The disowning and deconstruction of established portrayals of modernity is likewise undertaken by scholars championing postcolonial and subaltern narratives rooted in regional identity-politics. Walter Mignolo, for example, espouses a 'geopolitics of knowledge' which rejects the 'colonial imaginary' underwriting Western theories of modernity in favour of the 'reinstitution of location as a geopolitical and epistemological configuration of knowledge production' (2000: 305). As 'there is no modernity without coloniality', he argues, there can be no 'critique of modernity from the perspective of modernity itself'. Forged through the 'desubalternization of local knowledge', the reconstruction of 'local histories' as 'pluritopic' critiques of modernity offers the only viable means of escaping the 'coloniality of power' implicit within the 'overarching metaphor' of 'Occidentalism' (2000: 13, 43, 87). In the same vein, Gurminder Bhambra eschews prevailing 'sociological constructions of modernity' because of their dependence upon 'a particular historical understanding' which 'privileges' one regional perspective over others. Formulated amidst the 'institutions', 'practices' and 'structures' of Europe, he maintains, the '"facts" of modernity' articulated by dominant 'analytical categories' are nothing more than 'hermeneutical fabrications' unavoidably peddling 'a form of Eurocentrism' (2007: 145-7).
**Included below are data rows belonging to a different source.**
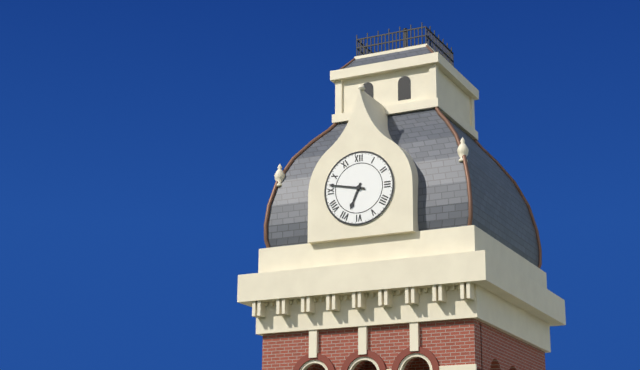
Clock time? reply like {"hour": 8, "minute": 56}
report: {"hour": 6, "minute": 47}
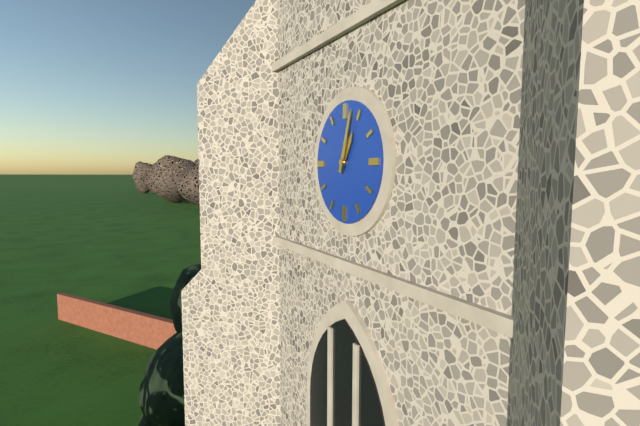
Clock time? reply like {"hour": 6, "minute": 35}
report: {"hour": 1, "minute": 3}
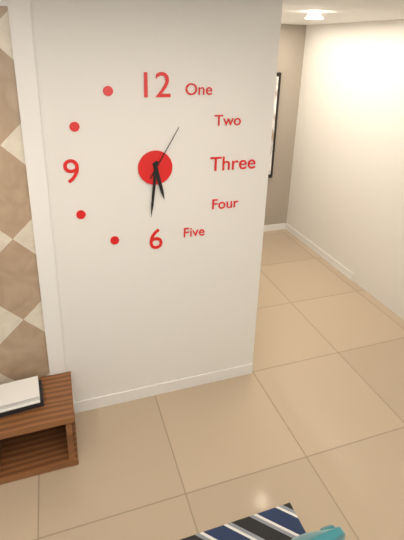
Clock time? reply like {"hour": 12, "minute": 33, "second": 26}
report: {"hour": 5, "minute": 31, "second": 5}
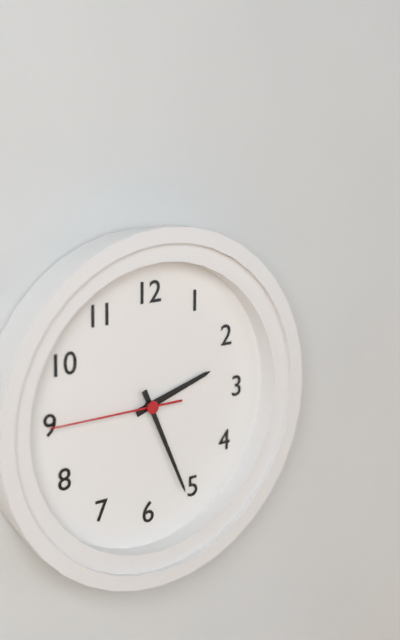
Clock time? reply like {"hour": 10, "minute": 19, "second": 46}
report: {"hour": 2, "minute": 26, "second": 45}
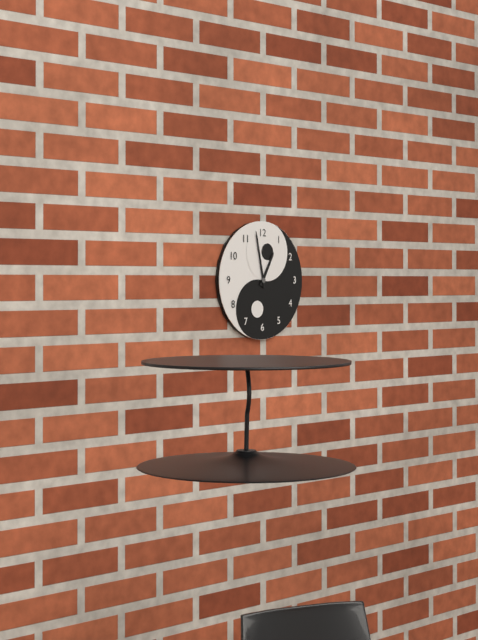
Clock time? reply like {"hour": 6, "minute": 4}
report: {"hour": 12, "minute": 58}
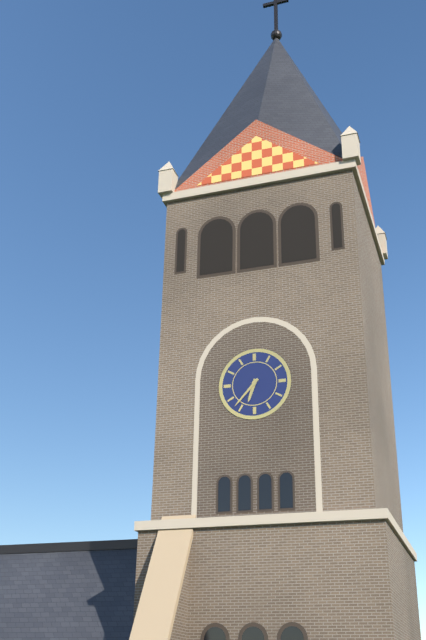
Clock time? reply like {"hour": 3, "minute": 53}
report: {"hour": 6, "minute": 37}
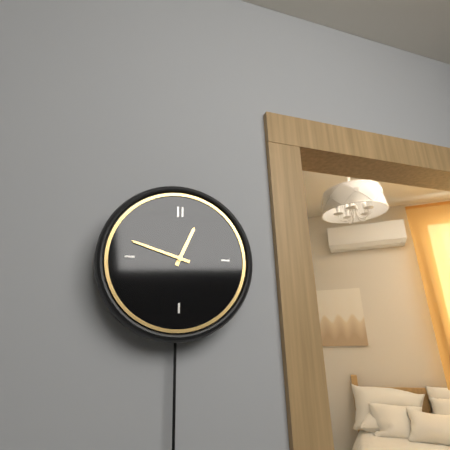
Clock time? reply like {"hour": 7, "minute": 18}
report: {"hour": 12, "minute": 48}
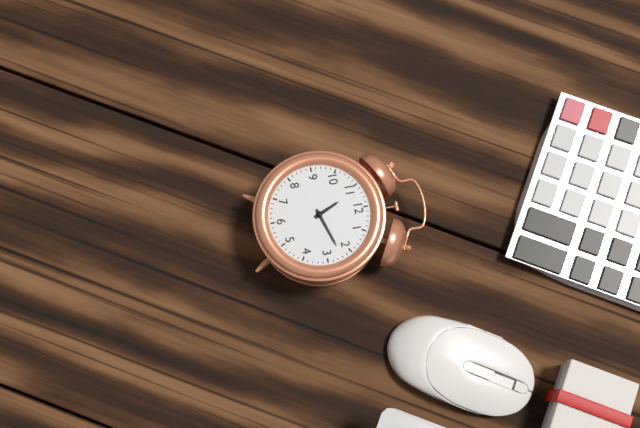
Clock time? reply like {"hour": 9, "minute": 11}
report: {"hour": 11, "minute": 12}
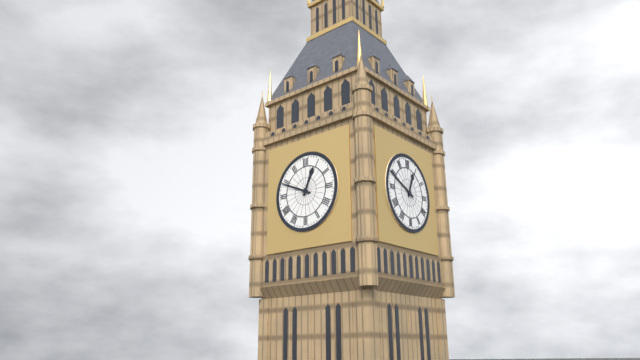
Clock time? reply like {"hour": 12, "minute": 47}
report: {"hour": 12, "minute": 49}
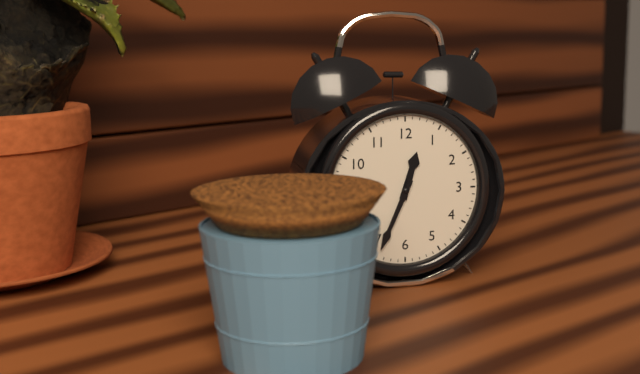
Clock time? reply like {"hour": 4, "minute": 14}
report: {"hour": 12, "minute": 34}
Avoiding the wholesale disownment and scorched-earth deconstructionism championed by Mignolo and Bhambra, Arjun Appadurai nevertheless performs an act of authorial distancing from established theorisations of modernity by calling for more pluriform representations which account for 'the multiple worlds that are constituted by the historically situated imaginations of persons and groups spread around the globe' (1996: 33). Articulated by complementary qualifications of modernity (or modernities) as, for example, 'alternative' (Goankar 2001), 'hybrid' (Canclini 1995), 'later' (Kaya 2004), 'local' (Rosati 2012), 'mixed' (Ortiz 1994), 'organised' (Carleheden 2007), 'successive' (Wagner 2012) and 'varied' (Schmidt 2006), the most popular form of terminological distancing from traditional notions of modernity has been effected by appending the prefix 'multiple' (e.g. Eisenstadt 2000; Arnason 2002). Indeed, both across the sociological community in general and within the sociology of religion in particular, the 'multiple modernities' paradigm has enjoyed something akin to hermeneutical dominance subsequent to its formative popularisation by Shmuel Eisenstadt.